| Available data |
=== Begin Enclosure ===
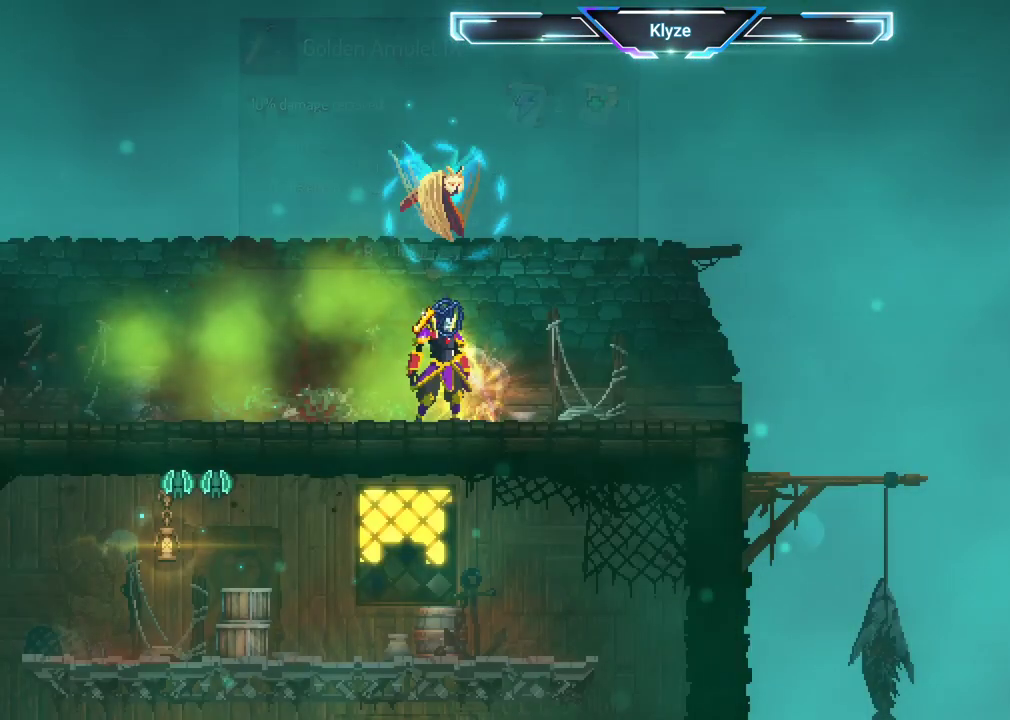
{"dt_ms": 500, "buttons": ["R1"], "left_stick": "center", "right_stick": "center", "events": [[83, "R1", "down"]]}
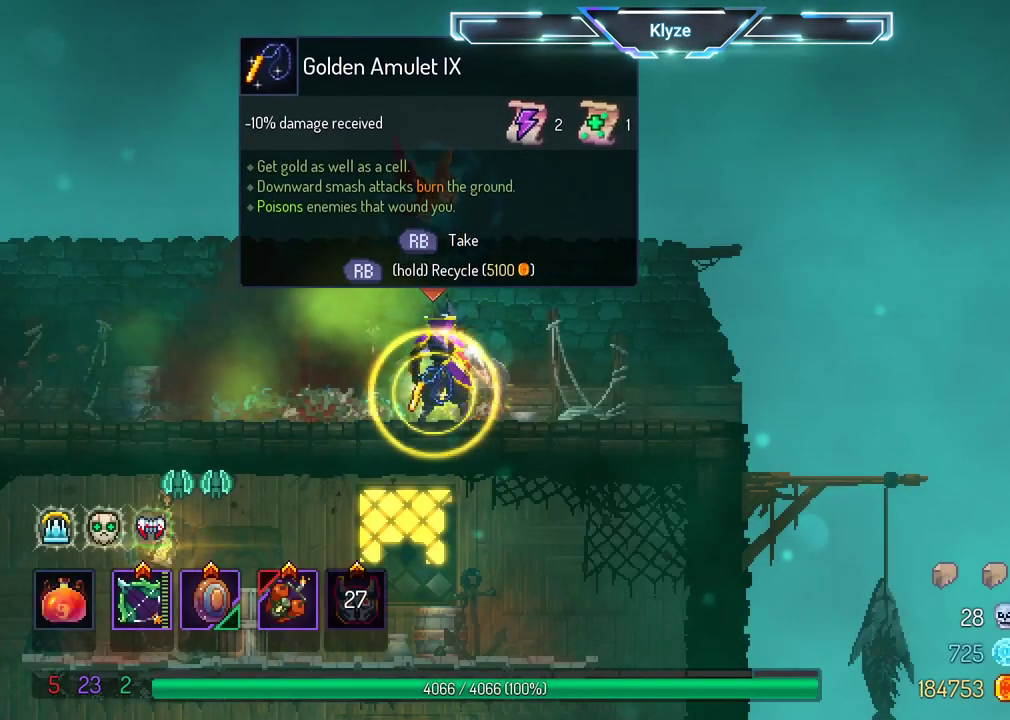
{"dt_ms": 500, "buttons": ["B", "DPAD_RIGHT"], "left_stick": "center", "right_stick": "center", "events": [[283, "DPAD_RIGHT", "down"], [333, "B", "down"], [333, "R1", "up"]]}
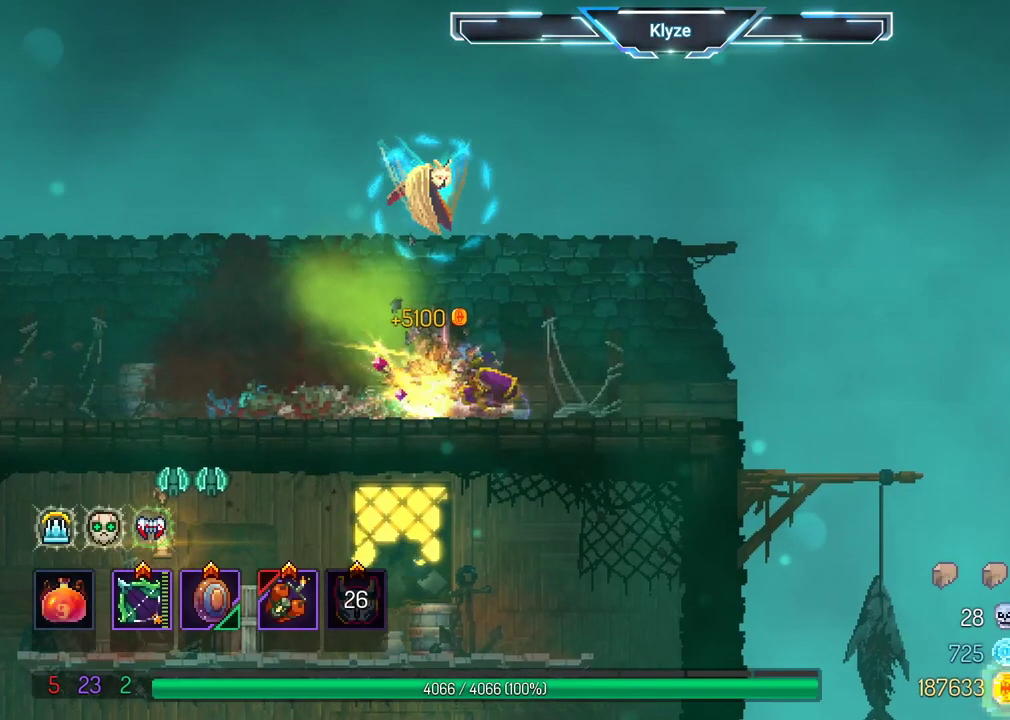
{"dt_ms": 500, "buttons": ["A", "DPAD_DOWN"], "left_stick": "center", "right_stick": "center", "events": [[50, "B", "up"], [450, "DPAD_DOWN", "down"], [483, "A", "down"], [500, "DPAD_RIGHT", "up"]]}
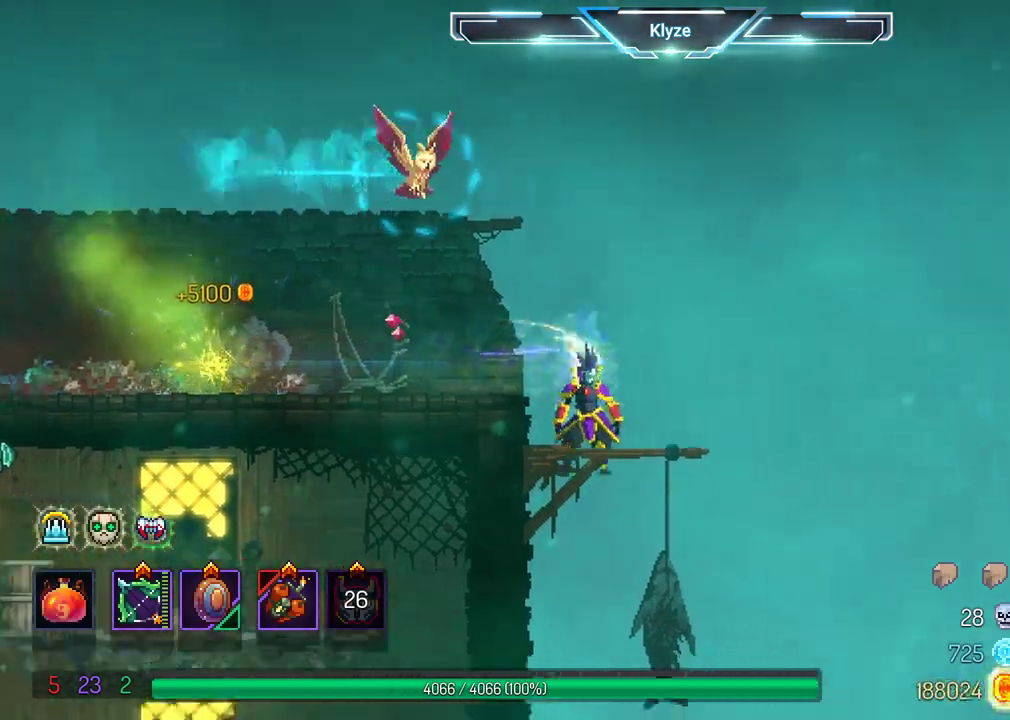
{"dt_ms": 500, "buttons": ["A", "DPAD_DOWN"], "left_stick": "center", "right_stick": "center", "events": []}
=== End Enclosure ===
| Problem description |
Restate the data word for word without pictures.

| Solution to this exercise |
{"dt_ms": 500, "buttons": ["R1"], "left_stick": "center", "right_stick": "center", "events": [[83, "R1", "down"]]}
{"dt_ms": 500, "buttons": ["B", "DPAD_RIGHT"], "left_stick": "center", "right_stick": "center", "events": [[283, "DPAD_RIGHT", "down"], [333, "B", "down"], [333, "R1", "up"]]}
{"dt_ms": 500, "buttons": ["A", "DPAD_DOWN"], "left_stick": "center", "right_stick": "center", "events": [[50, "B", "up"], [450, "DPAD_DOWN", "down"], [483, "A", "down"], [500, "DPAD_RIGHT", "up"]]}
{"dt_ms": 500, "buttons": ["A", "DPAD_DOWN"], "left_stick": "center", "right_stick": "center", "events": []}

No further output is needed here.